There will be plenty of losers if the government shuts down, among them:

  • The Troops: Members of the military will continue to defend our country and fight its battles, and the government will incur an obligation to pay them -- but they won't get their checks until after a budget is signed;

  • Civilian federal workers: Between 800,000 and 1.9 million government employees will be furloughed;

  • American investors: It will be open season for anyone wanting to defy the Securities and Exchange Commission, because it will be mostly shut down;

  • Tourists: If you are on vacation and want to visit a national park or museum, you won't be able to get through the locked gates; and

  • Old-fashioned tax filers waiting for refunds: If you file a paper return and are expecting a refund -- sorry, you'll have to wait. For electronic filers; however, payments will still be forthcoming.

  • Consumer-oriented businesses: Companies large and small that rely on average consumers to buy their products and services will see sales slow down as millions of government workers stop drawing salaries and start tightening their belts to ride out the shutdown.

Some of the politicians in Washington may not seem to care much about the repercussions of a shutdown. But they do care about themselves -- and more specifically, how all this will affect their chances of being reelected. In that vein, a new Wall Street Journal/NBC News poll has some interesting results. It suggests that Republicans -- particularly those in the so-called Tea Party wing of the party -- are taking a hit in popularity thanks to the budget battles.

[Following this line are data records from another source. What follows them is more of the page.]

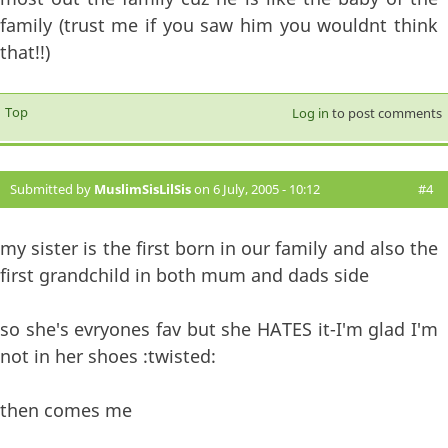
family (trust me if you saw him you wouldnt think
that!!)
Top
Log in
to post comments
Submitted by
MuslimSisLilSis
on 6 July, 2005 - 10:12
#4
my sister is the first born in our family and also the
first grandchild in both mum and dads side
so she's evryones fav but she HATES it-I'm glad I'm
not in her shoes :twisted:
then comes me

  • 44% of the 1,000 Americans polled had a negative attitude towards the Tea Party, and since January, the percent with very negative feelings about it had jumped from 24% to 30%;

  • The Tea Party has lost ground among its base. The percentage of those saying they support it has fallen from 30% last November to 25% now; and

  • A record 67% of those polled said they don't support the Tea Party.

Why do we have government anyway? It does a good job of running the military, and it has managed to keep payment systems going -- although not as smoothly as I would like. It is also a fairly good protector of consumers from the risks of businesses that might otherwise deliver dangerous products in pursuit of profit. Whether government programs are the best way to pay for health care or retirement expenses isn't clear to me.

But one thing isn't unclear at all: If a government shutdown occurs, it will be a political stunt focused on affecting the 2012 election results. The numbers being battled over will have virtually no impact on reducing America's budget deficit. And if a shutdown lasts for any length of time, it could hurt prospects for solving the biggest problem we face -- getting 13.5 million unemployed Americans back to work.